Top of Source document
Blow away that node/cluster and build a new one without trying to point it at an external DB
w
embedded etcd is real etcd? or the one i read about with sql lite that is a default in k3s?
c
kine without an external db is sqlite
embedded etcd is real etcd
w
bundled into k3s?
c
yes
w
that env var switches k3s to use kine, right?
c
that env var tells it to use kine with an external database, yeah
you did the right thing and it is a great hack that I didn’t think would work
but Rancher just doesn’t expect it
w
(i realize how complicated this machinery is and I'm aware i'm super simplifying it and asking questions that are in "it depends" / "it's complicated" territory)
ok
so i guess my move here is don't use kine, and just snapshot that cluster's etcd.
and if things go horribly wrong, just restore from snapshot?
I really like rancher and k3s, but i will say i've been frustrated by a seemingly lack of guidance around how to prep images (i.e. what is needed for k8s vs k3s).
It seems like a DR plan would include backing up rancher's etcd + my cluster's etcd? (gitops ci/cd aside)
c
for DR I would just recommend backing up the token and setting up etcd backups to S3
w
i seem to always lose my etcds on all my clusters 😄
c
from that you should be able to restore the cluster
w
ok
i wonder how it worked before
c
if you didn’t try to add more workers maybe it didn’t care that the join URL wasn’t available?
w
in the last cluster, i was churning workers
I had 3 masters, and was churning them workers hard.
c
I am honestly not sure what specifically it is looking for, I just know that the provisioning code only works with etcd. We talked about supporting external SQL DBs for provisioned clusters but it was removed from scope.
w
The problem occurred when i accidently scaled down master to 0, but rancher didn't kill the last master (for safety?) but it wouldn't let more join, or rather it did but wouldn't reflect in the rancher UI. Then workers wouldn't join. Could only add masters
heh, i guess this works out
can i still pass
--disable-servicelb
or
--disable servicelb
c
yeah that should be fine
w
iirc i think the former is deprecated
Thanks a lot Brandon, much appreciated!
c
yeah sorry, you want --disable=servicelb not --disable-servicelb
we have some --disable-x flags and also --disable=x,y
w
i'll try with the UI check box 😄
c
depending on whether you want to disable a packaged manifest, or disable a core controller
w
ahh yeah, i wanna to use metallb instead of klipper. And when you install longhorn on k3s with local storage enabled, every time a new node starts up (maybe only masters?) it sets the local-storage class to default, even if Longhorn is the default and local-storage's default flag had been cleared, which breaks stuff
c
yep 😕
gotta disable local-storage as well
or be explicit about the StorageClassName on your PVCs, which I personally prefer
w
yeah, gets tricky with helm charts. They aren't all well written
I saw there was nfs support in k3s tree? Did that mean I could mount an NFS pvc to a pod without a separate CSI?
Bottom of Source document
:: Task goal ::
Answer these from the thread about k3s and Rancher:
(a) What does kine use when no external database is configured?
(b) What two things are recommended for disaster recovery?
(c) Which flag form is given as correct for disabling servicelb?
The listing that follows comes from a separate source unrelated to the thread.
Top of Available data
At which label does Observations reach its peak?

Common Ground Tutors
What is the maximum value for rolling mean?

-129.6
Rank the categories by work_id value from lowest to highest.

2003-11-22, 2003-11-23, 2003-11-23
Bottom of Available data
Top of Available data
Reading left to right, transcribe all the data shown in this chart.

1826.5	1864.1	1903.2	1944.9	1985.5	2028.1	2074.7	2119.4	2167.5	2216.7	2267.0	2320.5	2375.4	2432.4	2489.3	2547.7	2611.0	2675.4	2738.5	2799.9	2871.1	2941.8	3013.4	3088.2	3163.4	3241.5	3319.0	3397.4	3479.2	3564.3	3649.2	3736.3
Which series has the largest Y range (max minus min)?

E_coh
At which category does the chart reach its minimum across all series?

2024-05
Bottom of Available data
Top of Available data
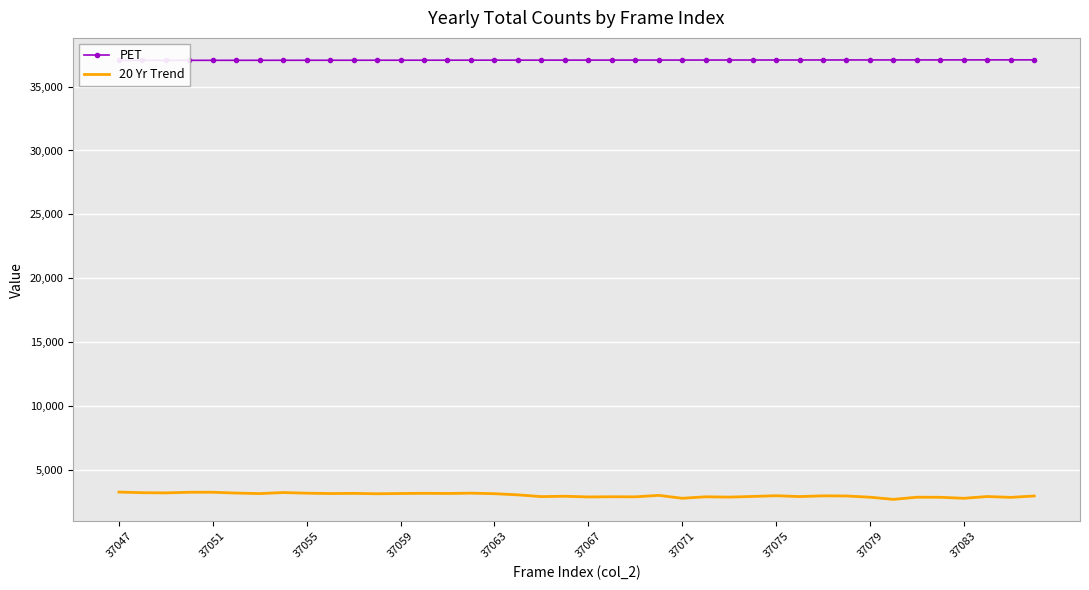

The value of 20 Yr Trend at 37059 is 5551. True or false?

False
Bottom of Available data
:: Result of the exercise ::
(a) SQLite.
(b) Backing up the token and setting up etcd backups to S3.
(c) --disable=servicelb